[Python-ideas] Thunks (lazy evaluation) [was Re: Delay evaluation of annotations]

Steven D'Aprano steve at pearwood.info
Mon Sep 26 08:46:57 EDT 2016


Let's talk about lazy evaluation in a broader sense that just function 
annotations.

If we had syntax for lazy annotation -- let's call them thunks, after 
Algol's thunks -- then we could use them in annotations as well as 
elsewhere. But if we special case annotations only, the Zen has 
something to say about special cases.


On Mon, Sep 26, 2016 at 02:57:36PM +1000, Nick Coghlan wrote:
[...]
> OK, that does indeed make more sense, and significantly reduces the
> scope for potential runtime compatibility breaks related to
> __annotations__ access.
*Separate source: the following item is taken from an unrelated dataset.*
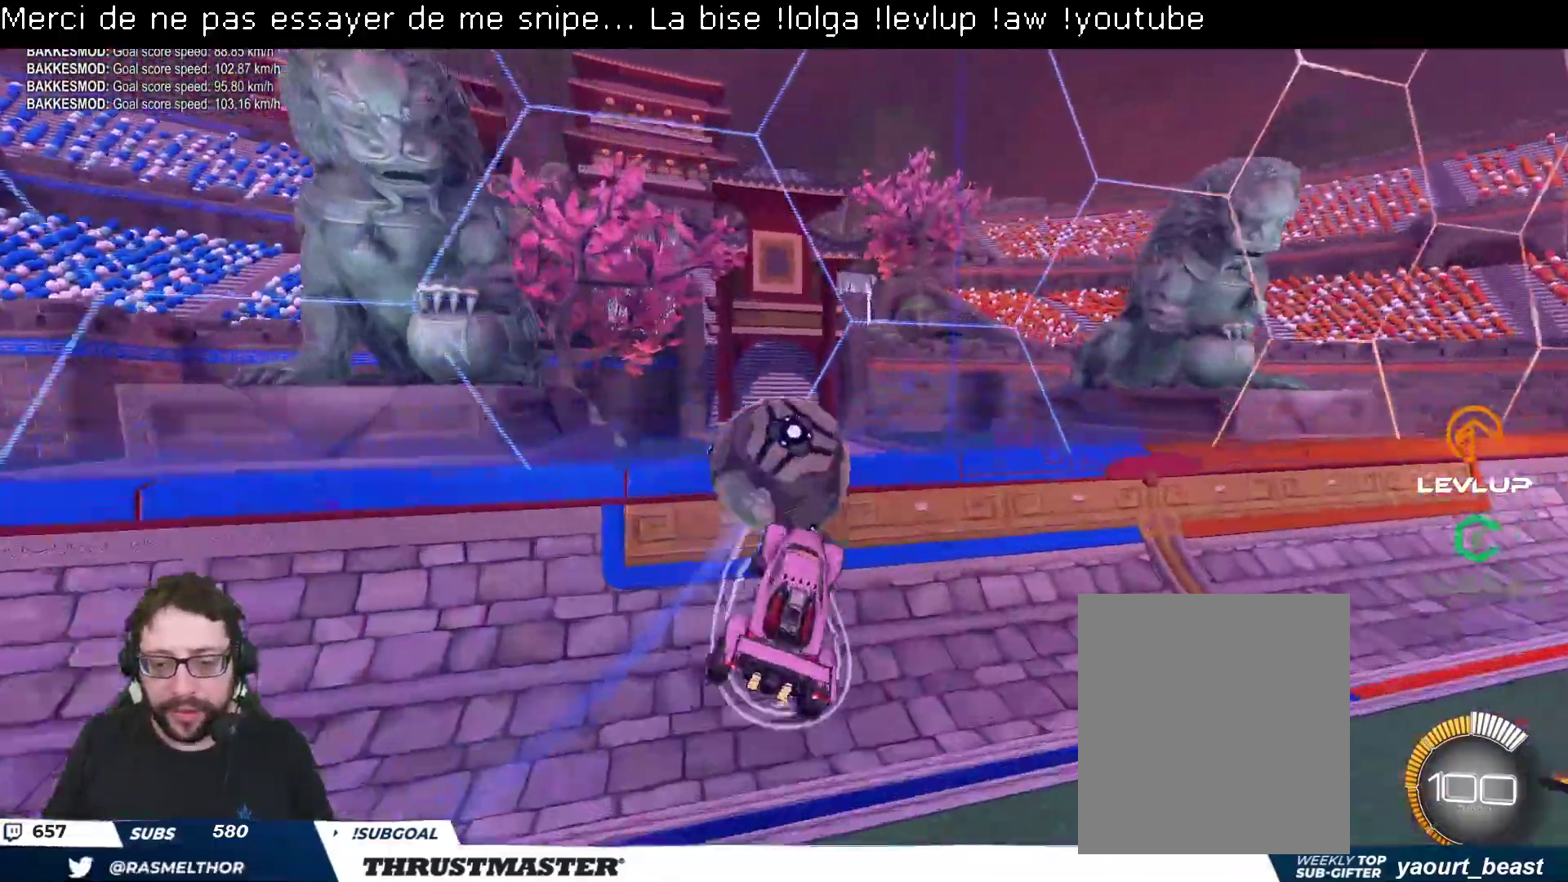
{"buttons": ["Y", "R2"], "left_stick": "center", "right_stick": "center", "events": [[100, "B", "down"], [117, "Y", "down"], [217, "left_stick", "left"], [250, "Y", "up"], [283, "left_stick", "center"], [467, "Y", "down"], [500, "B", "up"]]}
Instead, it changes the discussion to focus on
> the following main challenges:
> 
> - the inconsistency introduced between annotations (lazily evaluated)
> and default arguments (eagerly evaluated)
> - the remaining compatibility breaks (depending on implementation details)
> - the runtime overhead of lazy evaluation
> - the debugging challenges of lazy evaluation


Default arguments are a good use-case for thunks. One of the most common 
gotchas in Python is early binding of function defaults:

def func(arg=[]):
    ...

Nine times out of ten, that's probably not what you want. Now, to avoid 
all doubt, I do not want to change function defaults to late binding. 
I've argued repeatedly on comp.lang.python and elsewhere that if a 
language only offers one of early binding or late binding, it should 
offer early binding as Python does. The reason is, given early binding, 
it it trivial to simulate something like late binding:

def func(arg=None):
    if arg is None:
        arg = []
    ...

but given late binding, it is ugly and inconvenient to get a poor 
substitute for early binding when that's what you want. So, please, 
let's not have a debate over the behaviour of function defaults.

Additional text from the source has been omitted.